When Fear Goes Too Far
Fear often follows a progression. At first, we mobilize—fight, flee, appease. Certain senses sharpen to help us respond quickly. But when fear becomes overwhelming or chronic, the system shifts again. We shut down. Dissociate. Avoid. Sensation dulls to preserve life.
In both cases, memory is affected. Experiences get encoded in ways that say never go there again. Sometimes to protect us from harm. Sometimes at a cost—think repressed memories, emotional amnesia during conflict, or not remembering what was said in a fight because the nervous system went offline.
The body is trying to help. But it doesn’t always update the map.
The Toggle
So I wonder:
Does empowerment feel like pleasure?
Is confidence—the lived experience of our own capability—the bridge between fear and pursuit?
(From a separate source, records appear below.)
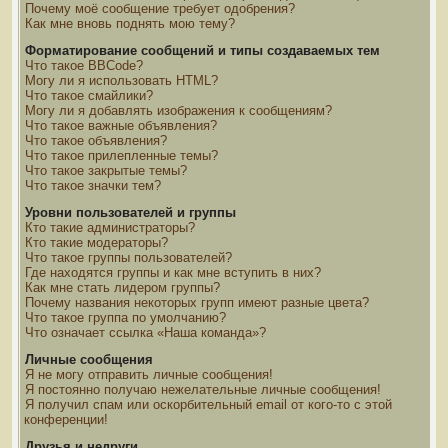
Почему моё сообщение требует одобрения?
Как мне вновь поднять мою тему?
Форматирование сообщений и типы создаваемых тем
Что такое BBCode?
Могу ли я использовать HTML?
Что такое смайлики?
Могу ли я добавлять изображения к сообщениям?
Что такое важные объявления?
Что такое объявления?
Что такое прилепленные темы?
Что такое закрытые темы?
Что такое значки тем?
Уровни пользователей и группы
Кто такие администраторы?
Кто такие модераторы?
Что такое группы пользователей?
Где находятся группы и как мне вступить в них?
Как мне стать лидером группы?
Почему названия некоторых групп имеют разные цвета?
Что такое группа по умолчанию?
Что означает ссылка «Наша команда»?
Личные сообщения
Я не могу отправить личные сообщения!
Я постоянно получаю нежелательные личные сообщения!
Я получил спам или оскорбительный email от кого-то с этой
конференции!
Друзья и недруги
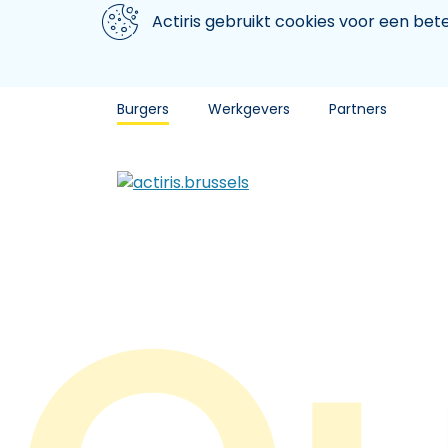
Aller au contenu principal
We gebruiken cookies
Actiris gebruikt cookies voor een be
Burgers
Werkgevers
Partners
Can beauty, curiosity, or awe gently redirect the same energy that once fueled avoidance?
I know what it’s like to be crippled by fear. To avoid connection, opportunity, even knowing what I want. I’ve been so shut down that I questioned whether beauty even exists in the world.
Survival responses can flip the switch in the wrong direction—and keep it there—until we learn how to flip it back.
I want to believe that awareness creates choice. That when we notice what’s happening in our body, we give ourselves the chance to toggle. Not to bypass fear, but to meet it—and choose excitement, pursuit, aliveness instead.
What Helps Me Toggle Toward Pursuit
Rewriting the stories I tell myself about fear
Spending time in nature and letting myself be awed
Moving from judgment to curiosity
Noticing something new or unexpected
Finding small moments of beauty, even in the mundane
These don’t eliminate fear. They change my relationship to it.
And sometimes, that’s enough to step forward instead of stepping back.
If fear and excitement speak the same language in the body, then the question isn’t “How do I get rid of fear?”
It’s “What am I moving toward—or away from—right now?”
The work isn’t forcing courage or overriding instinct. It’s slowing down enough to notice. To feel the sensations without immediately assigning meaning. To ask whether this activation is asking for protection—or permission.
Sometimes the bravest thing we can do is pause long enough to let curiosity interrupt avoidance. To let beauty remind us that life is still here. To give ourselves the chance to choose pursuit, not because it’s easy, but because it feels true.
Something to try…
The next time your body feels activated—heart racing, breath shallow, senses sharpened—try this:
Name the sensation, not the story.
“My chest is tight.” “My heart is fast.” Pause before labeling it as fear.Ask one orienting question:
Is this energy asking me to protect myself… or inviting me to move toward something I care about?Toggle gently.
Look for one small cue of safety or beauty—your feet on the floor, a window, a color, a breath you enjoy.Choose the smallest step toward aliveness you can tolerate.
Not a leap. Just a step your body can hold.
This is how we retrain the nervous system—not by eliminating fear, but by expanding our capacity to stay present long enough to choose.
And over time, those choices add up to a life that feels less avoided—and more fully lived.